'Blood & Gold' Director Peter Thorwarth: Netflix as 'Game-Changer'


Writed by - Andy Gocker
"Blood & Gold"-Regisseur Peter Thorwarth: Netflix als "Game-Changer"
Director Peter Thorwarth (right) next to leading actor Robert Maaser on the set of 'Blood & Gold'. © Netflix/Reiner Bajo, SpotOn

The director in an interview

On May 26, 'Blood & Gold' will be the next Netflix film by German director Peter Thorwarth (51) - after the extremely successful vampire horror 'Blood Red Sky' from 2021, which is in the all-time Netflix rankings The second most watched non-English language film of all time within the first 28 days of release.

In the highly entertaining genre film 'Blood & Gold' in the last days of the Second World War, a deserted German soldier takes on a marauding SS troop who are chasing a missing pot of gold. In an interview with the news agency spot on news, director Thorwarth reports on the long production history of his work, the impressive stunt work of his actors and the SS men who went mad in the final phase of the Second World War.

From vampires in WWII's 'Blood Red Sky' to Nazis who look like zombies but aren't. How did you come up with the idea for the material?

Peter Thorwarth: The idea didn't come from me, but from the screenwriter Stefan Barth. He already had it in 2006. When he gave me the first book to read, I was immediately hooked. After the revision with a historian, we already had a fairly large cast together in 2007, but the funding was lacking. It was probably not yet the time for that in Germany.

Now, 17 years later, Netflix arrived, a real game changer. It was similar with 'Blood Red Sky'. That was also a story that I ran around with for 15 years and that nobody wanted to finance. The streamers, especially Netflix, have changed a lot.

I had a tough phase as a filmmaker in between. It wasn't that I couldn't make films, but the films that were offered to me just weren't my cup of tea.

It was an opportunity not only for me, but also for the actors and actresses and all the people who work on the team. We were given the opportunity to suddenly be seen and noticed internationally.

There is a lot of humor in 'Blood & Gold'. In view of the setting in the final phase of the Second World War, did you also have concerns about treating the story too disrespectfully?

Thorwarth: To be honest, not. Of course we didn't want to make fun of everything. There is also a flashback in the story that shows the expulsion and murder of a Jewish family. We drew that in a different tone.

I didn't want to make a historical film either. Ultimately, it's a genre number, a spaghetti western. But the film also has an attitude, and that's important to me.

I never wanted to make a mainstream film that would get as many people on board as possible. It's just not my thing.

To what extent was it also your motivation to show this completely crazy part of the Nazi ideology in 'Blood & Gold'?
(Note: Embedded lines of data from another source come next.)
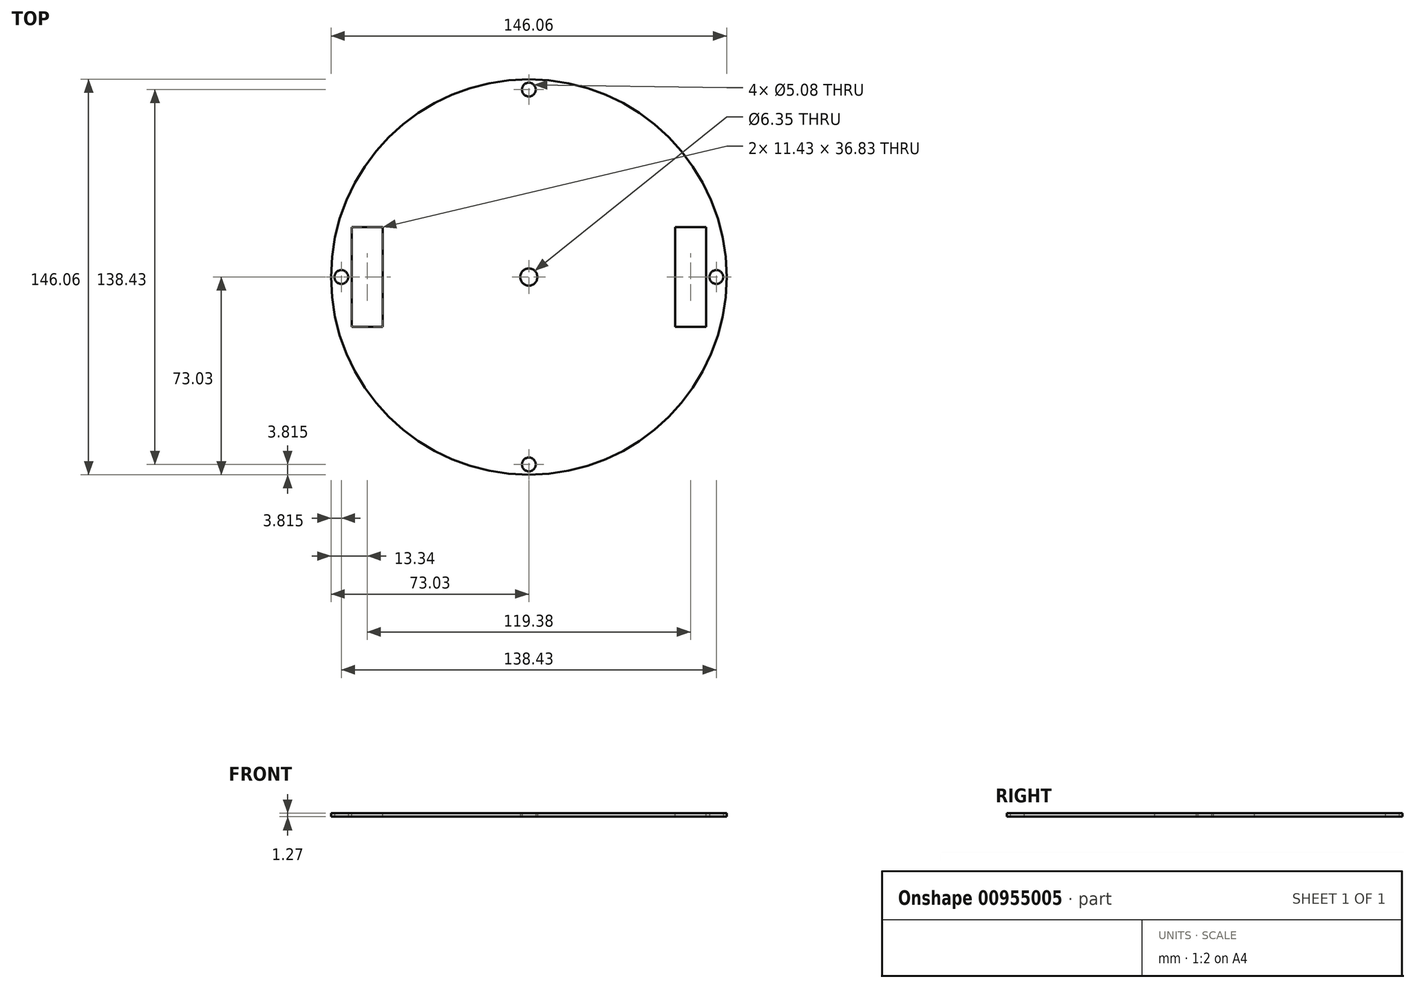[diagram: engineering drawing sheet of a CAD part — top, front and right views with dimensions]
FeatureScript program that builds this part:
annotation { "Feature Type Name" : "Feature", "Feature Type Description" : "" }
export const myFeature = defineFeature(function(context is Context, id is Id, definition is map)
    precondition{}
    {
        {
            var Q0;
            Q0=qCreatedBy(makeId("Top.planeOp"),FACE);
            var sketch = newSketch(context, id + "F0", { "sketchPlane" : qUnion([Q0])});
            skCircle(sketch, "E0", {"center": v(0, 0) * mm, "radius": 73.03 * mm});
            skCircle(sketch, "E1", {"center": v(0, 0) * mm, "radius": 69.22 * mm, "construction": true});
            skCircle(sketch, "E2", {"center": v(69.22, 0) * mm, "radius": 2.54 * mm});
            skCircle(sketch, "E3.1.0", {"center": v(0, 69.22) * mm, "radius": 2.54 * mm});
            skCircle(sketch, "E3.2.0", {"center": v(-69.22, 0) * mm, "radius": 2.54 * mm});
            skCircle(sketch, "E3.3.0", {"center": v(0, -69.22) * mm, "radius": 2.54 * mm});
            skCircle(sketch, "E4", {"center": v(0, 0) * mm, "radius": 3.18 * mm});
            skSolve(sketch);
        }
        {
            var Q0;
            Q0=makeQuery(id+"F0.imprint","IMPRINT",FACE,{"disambiguationData":[TD([[makeQuery(id+"F0.imprint","IMPRINT",EDGE,{"derivedFrom":sQuery(id+"F0.wireOp",EDGE,"E0")}),1.0]])]});
            extrude(context, id + "F1", {"entities" : qUnion([Q0]), "depth" : 1.27 * mm, "offsetDistance" : 25.4 * mm});
        }
        {
            var Q0;
            Q0=makeQuery(id+"F1.opExtrude","CAP_FACE",FACE,{"disambiguationData":[OSD([sQuery(id+"F0.wireOp",EDGE,"E0"),sQuery(id+"F0.wireOp",EDGE,"E2"),sQuery(id+"F0.wireOp",EDGE,"E3.1.0"),sQuery(id+"F0.wireOp",EDGE,"E3.2.0"),sQuery(id+"F0.wireOp",EDGE,"E3.3.0")])],"isStart":false});
            var sketch = newSketch(context, id + "F2", { "sketchPlane" : qUnion([Q0])});
            skLineSegment(sketch, "E5.0", {"start": v(-65.4, 18.41) * mm, "end": v(-53.98, 18.41) * mm});
            skLineSegment(sketch, "E5.1", {"start": v(-65.4, -18.41) * mm, "end": v(-65.4, 18.41) * mm});
            skLineSegment(sketch, "E5.2", {"start": v(-53.98, -18.41) * mm, "end": v(-53.98, 18.41) * mm});
            skLineSegment(sketch, "E5.3", {"start": v(-65.4, -18.41) * mm, "end": v(-53.98, -18.41) * mm});
            skLineSegment(sketch, "E5.4", {"start": v(65.4, -18.41) * mm, "end": v(53.98, -18.41) * mm});
            skLineSegment(sketch, "E5.5", {"start": v(53.98, -18.41) * mm, "end": v(53.98, 18.41) * mm});
            skLineSegment(sketch, "E5.6", {"start": v(65.4, -18.41) * mm, "end": v(65.4, 18.41) * mm});
            skLineSegment(sketch, "E5.7", {"start": v(65.4, 18.41) * mm, "end": v(53.98, 18.41) * mm});
            skSolve(sketch);
        }
        {
            var Q0;
            Q0 = qSketchRegion(id + "F2", true);
            extrude(context, id + "F3", {"entities" : qUnion([Q0]), "operationType" : NewBodyOperationType.REMOVE, "endBound" : BoundingType.THROUGH_ALL, "oppositeDirection" : true, "depth" : 25.4 * mm, "offsetDistance" : 25.4 * mm});
        }
    });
Thorwarth: A German fights against Germans - this idea grabbed me immediately. In most films about the Second World War, Allies have to deal with Germans. A German soldier who was at the front and then took on a whole squad of renegade SS soldiers afterwards, I found that exciting.

Alexander Scheer plays the SS-Obersturmbannfuhrer von Starnfeld, who is completely insane with the way he talks and presents himself. He actually still has this idea of ​​​​the Alpine fortress, while around him the morale of the troops is completely falling apart. I think the last days of World War II were at some point a legal vacuum. Everyone was closest to themselves.

There are also strong female characters in 'Blood & Gold'. How did you conceive it, what was important to you about your female characters and Elsa in particular?

Thorwarth: It starts with the fact that right at the beginning - without spoiling too much - Heinrich's life is saved by Elsa. As a character, she is defensive and involved in the fights. It's not just the Wehrmacht soldier who takes up arms. She can too.

Elsa actress Marie Hacke is said to have done all her stunts herself?

Thorwarth: Everyone did their own stunts, including Florian Schmidtke and even Simon Rupp, who plays Paule. There's a scene where Simon gets pushed under water. Originally we wanted to double him there, but I also wanted to see his face. That wasn't a problem at all for Simon. Incidentally, he is also a member of the German swimming relay team for the Special Olympics, which are taking place in Berlin this year. So he's not afraid of contact with water, that's what I want to say (laughs).

Robert Maaser comes from floor exercise and is 14-time wheel gymnastics world champion. Robert loves action films and is both an actor and a stuntman. He infected everyone else with his energy and brought along a fight designer with whom we developed the fight scenes five weeks before shooting began. That paid off.

For the action scenes and especially the grand finale, you should have relied heavily on hand-made effects. What was the background? Why do you prefer that over digital tricks?

Thorwarth: I have nothing against digital effects if they are used in such a way that they are not conspicuous. But when you have the opportunity to work with actors who do the stunts themselves, that's great. Then you can rotate a lot in-camera. I think you can feel it when something like this is handmade. That has a different effect.